Чего. Она. Хотела?..
Денег?
Помощи?
Раскаяния?
Компромата?
Неужели просто донести информацию и смыться, не оставив номера? Так не бывает! Ни в одной вселенной.
Лев вышел на улицу и замер на тротуаре, понимая, что в такой час улицы забиты и девчонка в кедах — иголка в стоге сена.
Перед зданием ТОЦ остановилось такси, и почему-то Лев дёрнулся, будто рассчитывал, что оттуда выйдет это смешное чудо с дулькой.
Но нет.
На тротуар ступила изящная ножка в туфле, потом показалась пышная блондинистая шевелюра Геллы.
— Приветик, меня ждёшь?
— Нет, — отмахнулся Лев.
— Грубиян, — улыбнулась Гелла и повисла на его плече. — Ты чего такой печальный?..
— Мне нужно найти кое-кого. Это важно. И я могу доверять только тебе. Поможешь?
— За разумную плату, — соблазнительная улыбка Геллы вызвала тошноту.
Почему так?
11. Одиннадцать друзей Сони
— Вот, — Лёха положил на стол две купюры. Тысячная и пятисотка.
Волшебные бумажки, которые выглядят вживую как целое состояние… Бедному студенту такое и не снилось! При двух повышенных стипендиях мы с Мотей имели в сумме двадцать четыре тысячи. Я — как отличница, олимпиадница, автор статей и всякого. Мотя — как активистка, певица всея универа и участница всевозможных конкурсов. И половину этих денег мы отдавали Хозяйке Квартиры. А ещё были интернет, продукты, иногда одежда и прочее… прочее. Мотя подрабатывала в караоке, где разогревала толпу с пятницы по воскресенье. Я — там же помогала в час-пик бармену Нине, мыла стаканы и запускала лёдогенератор.
Платили мало, ибо студент должен быть голодным, требовали отдачи, ибо это “ваша первая работа, нужно себя зарекомендовать”, будто мы только о том и мечтаем, что выйти из стен “Скучного универа” и пойти трудиться на благо богатых алкашей.
— Откуда? – я уставилась на друга, а он только пожал плечами и опустил голову.
— Часы продал. Всё равно без дела лежали сломанные. А часовщик их на детали разберёт… Вот, дал мне две тыщи, пятьсот я себе забрал, а то до стипухи ещё жить и жить, и вот тебе…

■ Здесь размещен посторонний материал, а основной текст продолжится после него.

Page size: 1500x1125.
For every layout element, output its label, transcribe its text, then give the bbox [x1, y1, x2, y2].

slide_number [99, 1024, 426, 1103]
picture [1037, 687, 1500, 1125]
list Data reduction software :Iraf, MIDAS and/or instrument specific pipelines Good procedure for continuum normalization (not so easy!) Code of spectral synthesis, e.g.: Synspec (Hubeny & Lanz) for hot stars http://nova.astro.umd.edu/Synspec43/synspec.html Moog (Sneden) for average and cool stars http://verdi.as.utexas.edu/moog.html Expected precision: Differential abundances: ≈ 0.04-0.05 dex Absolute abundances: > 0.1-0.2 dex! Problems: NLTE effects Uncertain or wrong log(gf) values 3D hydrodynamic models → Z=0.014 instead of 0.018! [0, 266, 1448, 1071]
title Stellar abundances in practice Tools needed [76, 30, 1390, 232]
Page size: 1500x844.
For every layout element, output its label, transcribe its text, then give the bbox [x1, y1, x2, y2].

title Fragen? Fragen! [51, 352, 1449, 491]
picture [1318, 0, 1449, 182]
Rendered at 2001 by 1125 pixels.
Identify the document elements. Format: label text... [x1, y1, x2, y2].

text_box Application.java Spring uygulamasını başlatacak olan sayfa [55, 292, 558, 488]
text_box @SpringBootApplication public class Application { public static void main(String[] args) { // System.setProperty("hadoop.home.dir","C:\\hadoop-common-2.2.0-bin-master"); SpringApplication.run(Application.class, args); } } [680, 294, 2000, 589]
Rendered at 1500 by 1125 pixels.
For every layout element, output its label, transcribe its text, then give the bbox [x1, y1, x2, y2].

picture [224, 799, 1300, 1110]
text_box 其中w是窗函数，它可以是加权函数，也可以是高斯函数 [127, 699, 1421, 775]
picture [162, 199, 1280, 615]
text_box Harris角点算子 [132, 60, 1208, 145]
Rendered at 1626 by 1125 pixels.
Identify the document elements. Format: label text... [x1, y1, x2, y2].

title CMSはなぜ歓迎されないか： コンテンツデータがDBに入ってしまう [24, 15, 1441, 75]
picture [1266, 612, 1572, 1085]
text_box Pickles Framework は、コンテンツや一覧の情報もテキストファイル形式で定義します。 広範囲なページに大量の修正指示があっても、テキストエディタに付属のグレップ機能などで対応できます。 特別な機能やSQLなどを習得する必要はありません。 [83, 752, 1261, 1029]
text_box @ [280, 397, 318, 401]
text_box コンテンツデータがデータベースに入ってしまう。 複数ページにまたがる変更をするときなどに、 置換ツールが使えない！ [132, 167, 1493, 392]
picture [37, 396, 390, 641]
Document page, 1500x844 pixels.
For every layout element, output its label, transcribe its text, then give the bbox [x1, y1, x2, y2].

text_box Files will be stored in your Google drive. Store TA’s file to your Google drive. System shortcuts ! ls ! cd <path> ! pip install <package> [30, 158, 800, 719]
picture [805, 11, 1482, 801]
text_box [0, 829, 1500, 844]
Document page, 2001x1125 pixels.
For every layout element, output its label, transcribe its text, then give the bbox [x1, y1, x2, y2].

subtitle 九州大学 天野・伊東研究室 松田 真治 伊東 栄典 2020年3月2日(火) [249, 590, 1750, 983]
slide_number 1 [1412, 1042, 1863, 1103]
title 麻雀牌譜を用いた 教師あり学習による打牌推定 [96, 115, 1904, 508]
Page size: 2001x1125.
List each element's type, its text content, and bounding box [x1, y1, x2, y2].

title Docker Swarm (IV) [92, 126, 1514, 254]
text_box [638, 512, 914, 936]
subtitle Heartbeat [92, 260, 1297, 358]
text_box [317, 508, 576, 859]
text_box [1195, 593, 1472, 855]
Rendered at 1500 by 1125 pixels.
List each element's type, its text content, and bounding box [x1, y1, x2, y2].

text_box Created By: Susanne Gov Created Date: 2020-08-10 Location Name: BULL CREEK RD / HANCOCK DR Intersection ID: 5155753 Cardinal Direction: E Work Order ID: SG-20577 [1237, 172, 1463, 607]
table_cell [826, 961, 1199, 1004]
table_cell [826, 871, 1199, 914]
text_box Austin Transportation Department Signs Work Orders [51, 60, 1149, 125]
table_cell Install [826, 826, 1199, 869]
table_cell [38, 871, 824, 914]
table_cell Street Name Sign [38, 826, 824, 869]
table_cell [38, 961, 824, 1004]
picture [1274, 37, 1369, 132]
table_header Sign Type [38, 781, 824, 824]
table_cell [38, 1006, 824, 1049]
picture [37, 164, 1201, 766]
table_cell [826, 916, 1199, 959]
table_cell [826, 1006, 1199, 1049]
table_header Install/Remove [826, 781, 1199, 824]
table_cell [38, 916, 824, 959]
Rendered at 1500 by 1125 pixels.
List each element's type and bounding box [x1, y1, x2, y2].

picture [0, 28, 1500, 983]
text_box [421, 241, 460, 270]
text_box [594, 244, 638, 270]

А до стипухи и правда жить и жить… А за интернет уже не заплатили и нужно искать тыщу где-то. А смены в “Simon” не дали, говорят, народу мало и бармен с местной певичкой сами справятся… И курсовые никому не напишешь — рановато в сентябре для них. И за докладами никто не приходил давно, видимо, ещё верят в свои силы.
— Лёх… я скорее всего не верну, — честно призналась я, глядя на деньги чуть ли не с опаской.
Казалось, что передо мной лежит целое состояние. Полторы тысячи! Это же огромные деньги по сути, но только мне нужно гораздо больше...
— Да я и не жду, — он начал чесать в затылке, потом опять пожал плечами. – Не парься.
Лёха… святой чувак!.. Или чувствует себя виноватым?
Я по сути на него уже и не злюсь, ну что… виновата сама, как ни поверни. Нечего на зеркало пенять, коли рожа крива. Так себе поговорка, но очень уж её моя покойная бабушка любила. К слову, я всегда думала, что это моя рожа, а не абстрактная — крива. Даже как-то обидно было, мол бабуля назвала уродиной.
Из комнаты вылетела Мотя и стала трясти над столом своей коробкой «на сиськи».
— Не очкуем! Я два года копила, тут полюбас дофига! – бормотала она, пока на пол сыпались мятые бумажки.
Я даже достала пару «червонцев», поражаясь, где только Мотька это диво раздобыла в двадцатом году.
Я, Мотя и Лёха уже час сидели на полу нашей пустой кухни, обложившись ноутбуками, и искали сколько будет стоить обращение в больницу со всеми вытекающими. А там всё оказалось не так просто. Первичный приём. Таблетка. Повторный приём. Койка-место для особо пугливых (то есть меня). И пусть сотни людей бросают в меня камни, но… я не росла в полной семье, я родилась, когда моей маме было едва больше, чем мне, и на всю жизнь запомнила: сначала работа и жильё, потом дети.